Medium Rotation — Rationale; The Past Is Still Alive

GLITTERER Rationale (Anti-) — Rationale is the third album billed to Glitterer, but there’s a case to be made for it as a debut. Previously a solo project for Ned Russin to go after the creative itches that weren’t alleviates by the backscratcher of his main gig with D.C. act Title Fight, Glitterer expands to a proper band on the new release. Guitarist Connor Morin, keyboardist Nicole Dao, and drummer Jonas Farah — like Russin, they’re all veterans of the scene that churns in and around the nation’s capital — join the fray, and the quarter work together beautifully to make a splendid racket. They can definitely get loud. “I Want to Be Invisible” carries ear-ringing echoes of Russin’s hardcore history, and the Grohl-y backbeat on “My Lonely Lightning” can’t help but call to mind the boom years of grunge. Rationale is arguably more impressive when there are different, more complex sonic textures introduced. “Certainty” has the fierce yearning of vintage Buffalo Tom, and “Just a Place” shines with the tingly loveliness of the Ocean Blue and other acts that showed the softer side of shoegaze. The new era of Glitterer is off to a bedazzling start.

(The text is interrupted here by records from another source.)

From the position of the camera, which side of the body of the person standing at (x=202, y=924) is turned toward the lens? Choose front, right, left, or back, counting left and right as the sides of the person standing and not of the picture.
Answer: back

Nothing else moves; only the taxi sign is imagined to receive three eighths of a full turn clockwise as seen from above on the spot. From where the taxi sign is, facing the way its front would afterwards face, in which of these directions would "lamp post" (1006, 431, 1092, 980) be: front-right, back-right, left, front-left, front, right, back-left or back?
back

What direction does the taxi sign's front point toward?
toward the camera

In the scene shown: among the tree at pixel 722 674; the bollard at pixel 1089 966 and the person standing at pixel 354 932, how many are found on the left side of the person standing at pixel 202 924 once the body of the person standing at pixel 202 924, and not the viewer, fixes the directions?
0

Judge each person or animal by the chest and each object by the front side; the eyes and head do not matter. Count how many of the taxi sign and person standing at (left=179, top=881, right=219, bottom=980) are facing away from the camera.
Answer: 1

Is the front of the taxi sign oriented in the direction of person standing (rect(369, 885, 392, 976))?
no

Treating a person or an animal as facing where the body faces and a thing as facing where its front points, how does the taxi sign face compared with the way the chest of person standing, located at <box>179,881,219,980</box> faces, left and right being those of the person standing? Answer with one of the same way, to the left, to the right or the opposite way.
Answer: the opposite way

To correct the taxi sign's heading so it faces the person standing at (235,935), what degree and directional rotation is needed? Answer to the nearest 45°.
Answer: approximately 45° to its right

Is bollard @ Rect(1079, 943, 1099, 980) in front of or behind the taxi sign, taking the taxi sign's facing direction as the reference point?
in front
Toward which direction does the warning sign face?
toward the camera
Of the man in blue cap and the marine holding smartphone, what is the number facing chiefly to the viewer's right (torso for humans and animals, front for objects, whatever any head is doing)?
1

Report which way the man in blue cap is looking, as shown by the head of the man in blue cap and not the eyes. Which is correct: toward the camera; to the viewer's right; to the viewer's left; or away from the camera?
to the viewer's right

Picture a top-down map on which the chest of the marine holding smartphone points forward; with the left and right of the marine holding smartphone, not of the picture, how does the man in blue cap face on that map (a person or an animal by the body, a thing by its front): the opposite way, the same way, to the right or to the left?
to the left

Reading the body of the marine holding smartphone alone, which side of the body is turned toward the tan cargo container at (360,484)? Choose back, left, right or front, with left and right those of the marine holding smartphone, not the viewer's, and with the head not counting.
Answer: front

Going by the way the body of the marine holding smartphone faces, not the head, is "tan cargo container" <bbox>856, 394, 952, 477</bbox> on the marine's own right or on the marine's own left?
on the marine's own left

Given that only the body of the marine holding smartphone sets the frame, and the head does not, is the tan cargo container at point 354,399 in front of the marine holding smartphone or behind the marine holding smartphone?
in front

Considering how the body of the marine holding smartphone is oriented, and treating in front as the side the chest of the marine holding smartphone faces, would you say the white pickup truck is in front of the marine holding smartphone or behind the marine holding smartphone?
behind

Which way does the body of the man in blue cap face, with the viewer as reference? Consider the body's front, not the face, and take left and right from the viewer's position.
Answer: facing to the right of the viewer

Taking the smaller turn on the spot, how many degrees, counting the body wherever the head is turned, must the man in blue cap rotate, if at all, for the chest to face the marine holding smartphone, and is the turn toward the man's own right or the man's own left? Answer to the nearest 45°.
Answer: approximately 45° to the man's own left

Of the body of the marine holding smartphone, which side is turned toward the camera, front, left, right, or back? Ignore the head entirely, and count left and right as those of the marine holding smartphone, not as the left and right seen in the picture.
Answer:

Get rationally excited about “Can’t Feel Anything,” “It’s My Turn,” “No One There,” and “Half Truth.”

HURRAY FOR THE RIFF RAFF The Past Is Still Alive (Nonesuch) — On The Past Is Still Alive, their ninth studio album under the Hurray for the Riff Raff banner, Alynda Segarra excavates her memory like never before. Always a compelling songwriter, Segarra pulls from their own vagabond history, driven in part by the death of their father not long before recording the album. The lyrics are understandably piercingly personal and precisely detailed. As is often the case in these situations, the sentiments expressed across these songs are imbued with a universality that only comes when an artist is being deeply true to their own experiences. Working with producer Brad Cook — who handled the same duties on the previous Hurray for the Riff Raff album, the exceptional Life on Earth — Segarra’s shapes the songs with a combination of gentle sleekness and ragged authenticity that is like a nicely updated version of the bygone emo-folk of a generation earlier. It’s telling that Conor Oberst fits so snugly into the aesthetic when he guest on the fine “The World Is Dangerous.” Elsewhere on the album, “Buffalo” is a fine example of Segarra’s relaxed yet sharp storytelling (“I don’t want us to be like that/ Running wild and running free/ This year tried to kill us, baby/ Well good luck trying, you can’t catch me”), the chugging “Hawkmoon” is like a lost gem that was retrieved from the old Wilburys mine, and “Vetiver” has a bluesy grind and distorted vocals that provides extra friction. By making their past live, Segarra has made a work that’s fiercely memorable. In additional to the cuts mentioned, give a cheer for the following: “Alibi,” “Snake Plant (The Past Is Still Alive),” the tender ballad “Hourglass,” and “Ogallala.”